DATA SHOWN>
- - -

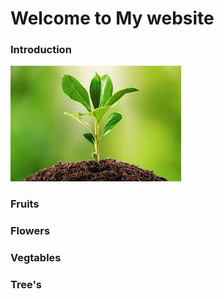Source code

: # Welcome to My website



### Introduction
![plant](docs/assets/images/download.jpeg)






### Fruits






### Flowers





### Vegtables





### Tree's
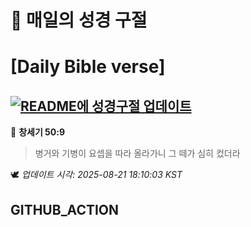 # 🙏 매일의 성경 구절
# [Daily Bible verse]
## [![README에 성경구절 업데이트](https://github.com/DONGSUKA/first_test/actions/workflows/update-readme-bible.yml/badge.svg)](https://github.com/DONGSUKA/first_test/actions/workflows/update-readme-bible.yml)
<!-- START_BIBLE_VERSE -->
📖 **창세기 50:9**
> 병거와 기병이 요셉을 따라 올라가니 그 떼가 심히 컸더라

🕊️ _업데이트 시각: 2025-08-21 18:10:03 KST_
  <!-- END_BIBLE_VERSE -->
## GITHUB_ACTION
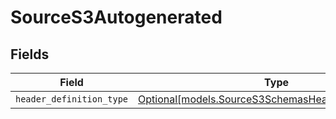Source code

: # SourceS3Autogenerated


## Fields

| Field                                                                                                    | Type                                                                                                     | Required                                                                                                 | Description                                                                                              |
| -------------------------------------------------------------------------------------------------------- | -------------------------------------------------------------------------------------------------------- | -------------------------------------------------------------------------------------------------------- | -------------------------------------------------------------------------------------------------------- |
| `header_definition_type`                                                                                 | [Optional[models.SourceS3SchemasHeaderDefinitionType]](../models/sources3schemasheaderdefinitiontype.md) | :heavy_minus_sign:                                                                                       | N/A                                                                                                      |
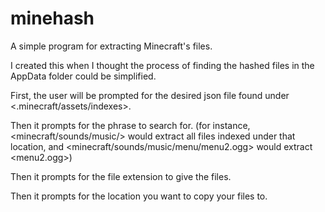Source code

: # minehash
A simple program for extracting Minecraft's files.

I created this when I thought the process of finding the hashed files in the AppData folder could be
simplified.


First, the user will be prompted for the desired json file found under <.minecraft/assets/indexes>.

Then it prompts for the phrase to search for. (for instance, <minecraft/sounds/music/> would extract all files indexed under that location, and <minecraft/sounds/music/menu/menu2.ogg> would extract <menu2.ogg>)

Then it prompts for the file extension to give the files.

Then it prompts for the location you want to copy your files to.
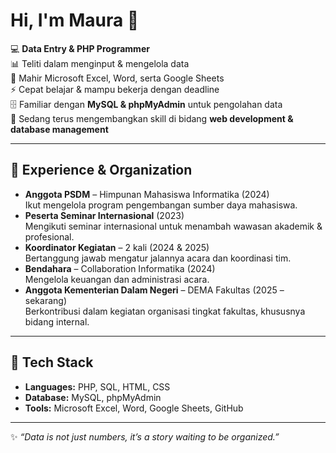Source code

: # Hi, I'm Maura 👋

💻 **Data Entry & PHP Programmer**  
📊 Teliti dalam menginput & mengelola data  
📝 Mahir Microsoft Excel, Word, serta Google Sheets  
⚡ Cepat belajar & mampu bekerja dengan deadline  
🗄️ Familiar dengan **MySQL & phpMyAdmin** untuk pengolahan data  
🌱 Sedang terus mengembangkan skill di bidang **web development & database management**  

---
## 🤝 Experience & Organization
- **Anggota PSDM** – Himpunan Mahasiswa Informatika (2024)  
  Ikut mengelola program pengembangan sumber daya mahasiswa.
- **Peserta Seminar Internasional** (2023)  
  Mengikuti seminar internasional untuk menambah wawasan akademik & profesional.
- **Koordinator Kegiatan** – 2 kali (2024 & 2025)  
  Bertanggung jawab mengatur jalannya acara dan koordinasi tim.
- **Bendahara** – Collaboration Informatika (2024)  
  Mengelola keuangan dan administrasi acara.
- **Anggota Kementerian Dalam Negeri** – DEMA Fakultas (2025 – sekarang)  
  Berkontribusi dalam kegiatan organisasi tingkat fakultas, khususnya bidang internal.
---

## 📌 Tech Stack
- **Languages:** PHP, SQL, HTML, CSS  
- **Database:** MySQL, phpMyAdmin  
- **Tools:** Microsoft Excel, Word, Google Sheets, GitHub  

---

✨ *“Data is not just numbers, it’s a story waiting to be organized.”*
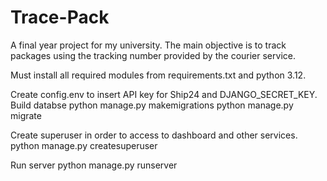 # Trace-Pack
A final year project for my university. The main objective is to track packages using the tracking number provided by the courier service.

Must install all required modules from requirements.txt and python 3.12.

Create config.env to insert API key for Ship24 and DJANGO_SECRET_KEY.
Build databse
python manage.py makemigrations
python manage.py migrate

Create superuser in order to access to dashboard and other services.
python manage.py createsuperuser

Run server
python manage.py runserver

- - -

INSTRUCTIONS TO FOLLOW>
Repeat all of the material above exactly, leaving out pictures.

EXERCISE OUTPUT>
Source code

: # Welcome to My website



### Introduction
![plant](docs/assets/images/download.jpeg)






### Fruits






### Flowers





### Vegtables





### Tree's
 # 🙏 매일의 성경 구절
# [Daily Bible verse]
## [![README에 성경구절 업데이트](https://github.com/DONGSUKA/first_test/actions/workflows/update-readme-bible.yml/badge.svg)](https://github.com/DONGSUKA/first_test/actions/workflows/update-readme-bible.yml)
<!-- START_BIBLE_VERSE -->
📖 **창세기 50:9**
> 병거와 기병이 요셉을 따라 올라가니 그 떼가 심히 컸더라

🕊️ _업데이트 시각: 2025-08-21 18:10:03 KST_
  <!-- END_BIBLE_VERSE -->
## GITHUB_ACTION
Source code

: # SourceS3Autogenerated


## Fields

| Field                                                                                                    | Type                                                                                                     | Required                                                                                                 | Description                                                                                              |
| -------------------------------------------------------------------------------------------------------- | -------------------------------------------------------------------------------------------------------- | -------------------------------------------------------------------------------------------------------- | -------------------------------------------------------------------------------------------------------- |
| `header_definition_type`                                                                                 | [Optional[models.SourceS3SchemasHeaderDefinitionType]](../models/sources3schemasheaderdefinitiontype.md) | :heavy_minus_sign:                                                                                       | N/A                                                                                                      |
Source code

: # minehash
A simple program for extracting Minecraft's files.

I created this when I thought the process of finding the hashed files in the AppData folder could be
simplified.


First, the user will be prompted for the desired json file found under <.minecraft/assets/indexes>.

Then it prompts for the phrase to search for. (for instance, <minecraft/sounds/music/> would extract all files indexed under that location, and <minecraft/sounds/music/menu/menu2.ogg> would extract <menu2.ogg>)

Then it prompts for the file extension to give the files.

Then it prompts for the location you want to copy your files to.
Source code

: # Hi, I'm Maura 👋

💻 **Data Entry & PHP Programmer**  
📊 Teliti dalam menginput & mengelola data  
📝 Mahir Microsoft Excel, Word, serta Google Sheets  
⚡ Cepat belajar & mampu bekerja dengan deadline  
🗄️ Familiar dengan **MySQL & phpMyAdmin** untuk pengolahan data  
🌱 Sedang terus mengembangkan skill di bidang **web development & database management**  

---
## 🤝 Experience & Organization
- **Anggota PSDM** – Himpunan Mahasiswa Informatika (2024)  
  Ikut mengelola program pengembangan sumber daya mahasiswa.
- **Peserta Seminar Internasional** (2023)  
  Mengikuti seminar internasional untuk menambah wawasan akademik & profesional.
- **Koordinator Kegiatan** – 2 kali (2024 & 2025)  
  Bertanggung jawab mengatur jalannya acara dan koordinasi tim.
- **Bendahara** – Collaboration Informatika (2024)  
  Mengelola keuangan dan administrasi acara.
- **Anggota Kementerian Dalam Negeri** – DEMA Fakultas (2025 – sekarang)  
  Berkontribusi dalam kegiatan organisasi tingkat fakultas, khususnya bidang internal.
---

## 📌 Tech Stack
- **Languages:** PHP, SQL, HTML, CSS  
- **Database:** MySQL, phpMyAdmin  
- **Tools:** Microsoft Excel, Word, Google Sheets, GitHub  

---

✨ *“Data is not just numbers, it’s a story waiting to be organized.”*
 # Trace-Pack
A final year project for my university. The main objective is to track packages using the tracking number provided by the courier service.

Must install all required modules from requirements.txt and python 3.12.

Create config.env to insert API key for Ship24 and DJANGO_SECRET_KEY.
Build databse
python manage.py makemigrations
python manage.py migrate

Create superuser in order to access to dashboard and other services.
python manage.py createsuperuser

Run server
python manage.py runserver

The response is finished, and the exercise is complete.